The U.S. federal and state income tax laws affecting oil and gas exploration, development, and extraction may be modified by administrative, legislative, or judicial interpretation at any time. Previous legislative proposals, if enacted into law, could make significant changes to such laws, including the elimination of certain key U.S. federal income tax incentives currently available to oil and gas exploration and production companies. These changes include, but are not limited to, (i) the repeal of the percentage depletion allowance for oil and gas properties, (ii) the elimination of current deductions for intangible drilling and development costs, and (iii) an extension of the amortization period for certain geological and geophysical expenditures. The passage or adoption of these changes, or similar changes, could eliminate or postpone certain tax deductions that are currently available with respect to oil and gas exploration and development. We are unable to predict whether any of these changes or other proposals will be enacted. Any such changes could adversely affect our business, financial condition, and results of operations.

Market conditions

The financial markets are subject to fluctuation and are vulnerable to unpredictable shocks. We have a significant development project inventory, which will require substantial future investment. We and/or our partners may need to seek financing in order to fund these or other future activities. Our future access to capital, as well as that of our partners and contractors, could be limited if the debt or equity markets are constrained. This could significantly delay development of our property interests.

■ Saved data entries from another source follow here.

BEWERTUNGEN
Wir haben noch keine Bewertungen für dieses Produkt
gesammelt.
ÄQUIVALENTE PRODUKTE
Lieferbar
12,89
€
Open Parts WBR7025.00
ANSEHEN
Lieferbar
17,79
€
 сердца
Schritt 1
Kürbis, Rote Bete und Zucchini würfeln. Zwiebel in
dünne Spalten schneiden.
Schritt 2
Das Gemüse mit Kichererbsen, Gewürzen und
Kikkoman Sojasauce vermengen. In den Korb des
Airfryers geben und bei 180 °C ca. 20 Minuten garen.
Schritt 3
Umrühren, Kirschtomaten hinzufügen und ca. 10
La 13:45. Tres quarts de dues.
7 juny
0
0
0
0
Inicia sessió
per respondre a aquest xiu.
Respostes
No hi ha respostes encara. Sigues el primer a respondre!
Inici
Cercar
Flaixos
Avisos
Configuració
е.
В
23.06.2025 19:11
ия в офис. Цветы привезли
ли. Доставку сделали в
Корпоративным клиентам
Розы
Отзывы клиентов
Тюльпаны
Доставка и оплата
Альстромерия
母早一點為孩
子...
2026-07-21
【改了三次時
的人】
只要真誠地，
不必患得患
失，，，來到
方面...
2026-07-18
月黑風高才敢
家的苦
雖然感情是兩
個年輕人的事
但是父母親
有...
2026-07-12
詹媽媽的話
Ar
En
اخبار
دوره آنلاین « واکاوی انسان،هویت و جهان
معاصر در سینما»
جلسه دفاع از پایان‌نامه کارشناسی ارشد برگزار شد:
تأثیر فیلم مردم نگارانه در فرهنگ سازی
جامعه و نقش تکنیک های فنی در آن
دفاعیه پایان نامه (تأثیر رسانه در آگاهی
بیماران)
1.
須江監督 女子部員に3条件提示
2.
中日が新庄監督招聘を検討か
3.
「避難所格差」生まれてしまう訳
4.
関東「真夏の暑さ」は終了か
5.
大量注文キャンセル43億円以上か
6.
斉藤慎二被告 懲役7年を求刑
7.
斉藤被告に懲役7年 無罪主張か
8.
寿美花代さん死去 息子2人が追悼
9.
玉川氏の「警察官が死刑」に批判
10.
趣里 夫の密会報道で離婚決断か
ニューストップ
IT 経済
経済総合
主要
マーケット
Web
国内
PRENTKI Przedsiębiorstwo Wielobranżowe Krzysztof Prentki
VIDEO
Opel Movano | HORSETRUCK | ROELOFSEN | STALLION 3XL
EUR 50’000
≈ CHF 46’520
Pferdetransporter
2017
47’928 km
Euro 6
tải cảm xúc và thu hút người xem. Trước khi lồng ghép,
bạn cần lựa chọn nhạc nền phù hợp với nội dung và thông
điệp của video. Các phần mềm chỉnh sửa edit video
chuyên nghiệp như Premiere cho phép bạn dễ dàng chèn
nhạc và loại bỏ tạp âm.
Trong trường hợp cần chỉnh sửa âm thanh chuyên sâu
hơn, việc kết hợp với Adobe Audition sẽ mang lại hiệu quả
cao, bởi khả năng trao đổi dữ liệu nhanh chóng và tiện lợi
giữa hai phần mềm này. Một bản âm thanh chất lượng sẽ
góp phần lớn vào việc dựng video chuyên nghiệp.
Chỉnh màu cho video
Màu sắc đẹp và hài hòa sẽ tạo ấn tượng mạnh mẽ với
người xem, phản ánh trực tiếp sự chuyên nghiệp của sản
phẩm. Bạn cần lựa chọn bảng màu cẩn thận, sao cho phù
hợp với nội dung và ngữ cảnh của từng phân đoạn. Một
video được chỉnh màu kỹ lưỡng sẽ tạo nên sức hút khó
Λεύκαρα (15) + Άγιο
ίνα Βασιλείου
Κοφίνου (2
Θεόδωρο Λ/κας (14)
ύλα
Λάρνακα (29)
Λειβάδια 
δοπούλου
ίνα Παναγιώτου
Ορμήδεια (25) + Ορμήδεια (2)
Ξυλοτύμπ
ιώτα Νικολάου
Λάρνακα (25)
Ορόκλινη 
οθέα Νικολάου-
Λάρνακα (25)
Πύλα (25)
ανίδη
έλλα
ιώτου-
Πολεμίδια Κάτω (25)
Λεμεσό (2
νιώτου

Liquidity and future financing risk

The Company is in the early stages of business and has not generated revenue in excess of its expenses. The Company will likely operate at a loss until its business becomes established and the Company may require additional financing in order to fund future operations and expansion plans. The Company's ability to secure any required financing to sustain operations will depend in part upon prevailing capital market conditions and business success. There can be no assurance that the Company will be successful in its efforts to secure any additional financing or additional financing on terms satisfactory to management. If additional financing is raised by issuance of additional shares, control may change and shareholders may suffer dilution. If adequate funds are not available, or are not available on acceptable terms, the Company may be required to scale back its current business plan or cease operating.

Global Economy risk

Economic slowdowns and volatility of global capital markets may from time to time make the raising of capital by equity or debt financing more difficult. The Company may be dependent upon capital markets to raise additional financing in the future while concurrently establishing a wider customer base. Access to financing may be negatively impacted by global economic downturns. As such, the Company is subject to liquidity risks in meeting its operating expenditure requirements and future development cost requirements in instances where adequate cash positions are unable to be maintained or appropriate financing is unavailable. These factors may impact the ability to raise equity or obtain loans and other credit facilities in the future and on terms favourable to the Company and its management. If levels of volatility and slow market conditions persist, the Company's operations, the Company's ability to raise capital and the trading price of the Company's shares could be adversely impacted.

Limited prior operating history

The Company has limited operating history, business operations and assets. There is no assurance that it will be profitable or that its investment strategy will be successful. The Company's operations are subject to all of the risks inherent in the creation of new investment activity, including a limited prior operating history.